I too had backed up a yard or two and switched off the engine, then had not used the car for a week. When I did, it fired briefly then died, and showed no further signs of life. Checked for fuel pressure and that seemed healthy enough. Checked for spark so I knew the crank sensor, etc, was okay. With no faults reported by the ECU (seems to me it only reports faults AFTER starting which is pretty useless) I began to wonder about a catastrophic mechanical failure. I checked that the camshafts were turning, but without a compression tester there was little else I could do.
I took out a spark plug and noticed it was damp with what smelt and felt like petrol so I removed the fuel pump fuse (F22 on the 1.6) and cranked the engine a bit. It showed signs of life, but after restoring the fuel pump the engine seemed again moribund. I noticed a whirring from the throttle body which I had not noticed before, and I began to suspect it might be to blame.

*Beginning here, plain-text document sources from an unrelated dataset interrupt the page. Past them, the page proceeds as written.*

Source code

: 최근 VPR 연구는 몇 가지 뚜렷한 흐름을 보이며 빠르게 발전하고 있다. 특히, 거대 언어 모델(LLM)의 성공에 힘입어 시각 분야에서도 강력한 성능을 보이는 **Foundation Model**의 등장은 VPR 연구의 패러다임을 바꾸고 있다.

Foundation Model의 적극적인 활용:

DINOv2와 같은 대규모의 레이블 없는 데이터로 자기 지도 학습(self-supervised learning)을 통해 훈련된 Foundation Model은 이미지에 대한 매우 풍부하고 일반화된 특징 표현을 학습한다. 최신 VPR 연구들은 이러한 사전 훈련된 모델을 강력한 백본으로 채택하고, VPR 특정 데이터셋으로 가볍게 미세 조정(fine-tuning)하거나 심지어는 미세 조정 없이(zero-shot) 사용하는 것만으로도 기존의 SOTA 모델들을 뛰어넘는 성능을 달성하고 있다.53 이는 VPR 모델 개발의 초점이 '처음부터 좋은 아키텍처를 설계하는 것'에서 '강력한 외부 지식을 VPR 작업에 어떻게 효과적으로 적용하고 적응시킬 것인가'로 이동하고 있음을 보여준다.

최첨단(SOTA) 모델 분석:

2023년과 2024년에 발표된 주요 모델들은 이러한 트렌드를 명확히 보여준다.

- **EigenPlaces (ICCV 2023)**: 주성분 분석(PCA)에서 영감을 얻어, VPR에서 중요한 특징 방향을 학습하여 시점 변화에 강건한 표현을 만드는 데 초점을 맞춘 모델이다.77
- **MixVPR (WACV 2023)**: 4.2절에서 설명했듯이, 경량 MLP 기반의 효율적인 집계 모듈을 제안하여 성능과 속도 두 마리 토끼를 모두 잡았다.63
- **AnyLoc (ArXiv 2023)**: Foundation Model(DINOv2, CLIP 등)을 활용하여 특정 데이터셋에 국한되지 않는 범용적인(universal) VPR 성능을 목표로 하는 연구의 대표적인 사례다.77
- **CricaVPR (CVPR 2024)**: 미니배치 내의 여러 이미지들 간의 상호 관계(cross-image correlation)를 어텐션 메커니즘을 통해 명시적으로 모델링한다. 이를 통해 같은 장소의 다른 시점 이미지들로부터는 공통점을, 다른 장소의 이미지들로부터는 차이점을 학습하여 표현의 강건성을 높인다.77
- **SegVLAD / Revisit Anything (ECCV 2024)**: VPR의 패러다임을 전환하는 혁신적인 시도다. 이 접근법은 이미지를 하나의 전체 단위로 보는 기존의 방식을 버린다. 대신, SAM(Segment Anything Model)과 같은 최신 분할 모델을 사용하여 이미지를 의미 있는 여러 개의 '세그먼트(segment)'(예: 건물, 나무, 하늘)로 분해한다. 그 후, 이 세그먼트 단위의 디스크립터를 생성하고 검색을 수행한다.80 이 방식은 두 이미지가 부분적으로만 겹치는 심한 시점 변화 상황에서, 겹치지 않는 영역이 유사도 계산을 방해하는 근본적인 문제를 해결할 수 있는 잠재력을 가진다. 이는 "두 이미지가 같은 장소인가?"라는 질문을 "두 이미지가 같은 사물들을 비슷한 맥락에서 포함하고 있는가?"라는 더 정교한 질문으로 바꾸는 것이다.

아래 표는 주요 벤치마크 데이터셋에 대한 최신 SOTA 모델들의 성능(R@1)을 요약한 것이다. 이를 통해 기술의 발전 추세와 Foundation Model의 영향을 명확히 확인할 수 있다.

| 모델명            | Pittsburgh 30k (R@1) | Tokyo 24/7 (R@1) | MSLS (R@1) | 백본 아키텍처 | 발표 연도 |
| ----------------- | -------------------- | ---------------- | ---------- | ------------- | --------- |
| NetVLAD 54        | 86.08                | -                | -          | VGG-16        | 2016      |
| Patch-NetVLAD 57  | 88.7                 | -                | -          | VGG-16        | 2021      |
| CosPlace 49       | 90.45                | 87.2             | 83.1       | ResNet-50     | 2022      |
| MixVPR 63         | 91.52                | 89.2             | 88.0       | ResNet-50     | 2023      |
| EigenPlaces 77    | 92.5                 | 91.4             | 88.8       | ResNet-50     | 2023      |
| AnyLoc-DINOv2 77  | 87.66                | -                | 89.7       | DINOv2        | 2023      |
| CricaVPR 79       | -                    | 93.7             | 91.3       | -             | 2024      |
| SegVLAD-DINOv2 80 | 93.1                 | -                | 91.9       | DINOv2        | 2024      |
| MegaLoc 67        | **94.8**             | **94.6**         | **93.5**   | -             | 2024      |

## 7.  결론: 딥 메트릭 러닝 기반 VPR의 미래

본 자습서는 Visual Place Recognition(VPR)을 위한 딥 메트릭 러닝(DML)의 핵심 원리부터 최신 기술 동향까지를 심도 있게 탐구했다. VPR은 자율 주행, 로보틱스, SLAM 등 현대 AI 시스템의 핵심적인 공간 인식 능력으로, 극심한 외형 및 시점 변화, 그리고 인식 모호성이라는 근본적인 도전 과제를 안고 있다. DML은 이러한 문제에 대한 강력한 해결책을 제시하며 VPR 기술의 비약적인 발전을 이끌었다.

I have on several occasions started the engine with the throttle body disconnected and I tried that but still nothing. (It seems the throttle body hunts during starting, opening and closing ever so slightly, causing the whirring sound.)
Then I saw this thread so I charged the battery overnight and cranked the engine for five or ten minutes (30 seconds at a time so as not to overheat the battery) and slowly it began to cough and splutter and after several false starts it eventually took and misfired away for several minutes, with an alarming knocking from the engine which made me wonder again about that catastrophic failure. Under normal circumstances the knocking would have been enough to make me stop the engine and investigate, but by this stage I was just happy it was breathing. (I was reminded of the birth of my daughter: when the obstetrician said "it's a girl" I thought to myself, I don't care if it's a lizard, as long as it's alive!)

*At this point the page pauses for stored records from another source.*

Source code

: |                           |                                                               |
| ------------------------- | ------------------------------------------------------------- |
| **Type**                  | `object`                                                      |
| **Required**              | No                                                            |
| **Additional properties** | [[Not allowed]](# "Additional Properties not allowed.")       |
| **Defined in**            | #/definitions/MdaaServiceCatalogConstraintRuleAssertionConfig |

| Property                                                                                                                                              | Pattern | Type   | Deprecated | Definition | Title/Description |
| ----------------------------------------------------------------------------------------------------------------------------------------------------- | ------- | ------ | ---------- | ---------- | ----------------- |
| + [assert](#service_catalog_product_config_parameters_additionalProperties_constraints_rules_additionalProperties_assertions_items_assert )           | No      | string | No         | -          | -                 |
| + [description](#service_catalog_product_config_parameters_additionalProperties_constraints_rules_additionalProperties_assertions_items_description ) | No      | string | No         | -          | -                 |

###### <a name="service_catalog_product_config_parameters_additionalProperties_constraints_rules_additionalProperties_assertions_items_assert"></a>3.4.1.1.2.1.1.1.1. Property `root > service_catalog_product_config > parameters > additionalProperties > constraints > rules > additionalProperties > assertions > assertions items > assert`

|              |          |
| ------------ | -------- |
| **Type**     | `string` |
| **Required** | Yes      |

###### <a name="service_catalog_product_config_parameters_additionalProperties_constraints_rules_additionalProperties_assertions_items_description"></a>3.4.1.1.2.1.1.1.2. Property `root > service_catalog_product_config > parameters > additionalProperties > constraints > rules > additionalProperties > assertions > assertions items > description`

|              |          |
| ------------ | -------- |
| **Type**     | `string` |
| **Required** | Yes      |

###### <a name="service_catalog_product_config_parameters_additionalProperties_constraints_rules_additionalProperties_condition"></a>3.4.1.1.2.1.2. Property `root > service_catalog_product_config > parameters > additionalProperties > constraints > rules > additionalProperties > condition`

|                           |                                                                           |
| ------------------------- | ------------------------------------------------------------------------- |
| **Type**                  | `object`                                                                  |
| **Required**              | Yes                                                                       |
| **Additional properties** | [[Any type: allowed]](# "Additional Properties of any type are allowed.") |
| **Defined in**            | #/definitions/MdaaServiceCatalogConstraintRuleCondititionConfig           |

After 15 or 20 minutes the idling settled down and the knocking faded. Then I applied the MAP and throttle relearning procedures I had seen elsewhere on this forum. I find it hard to believe that anyone would design a system that requires such procedures (but then I am even more reluctant to believe that anyone would design a fuel injection system that floods the engine even worse than a carburettor could - is this flooding problem common to all fuel injections systems?) but now the car seems to be going better than it has in ages. Just my imagination, perhaps.
Anyway, thanks again to Jim and everyone else who posts useful (or even inspirational) information on this forum. (But no thanks to those who post sarcastic comments!)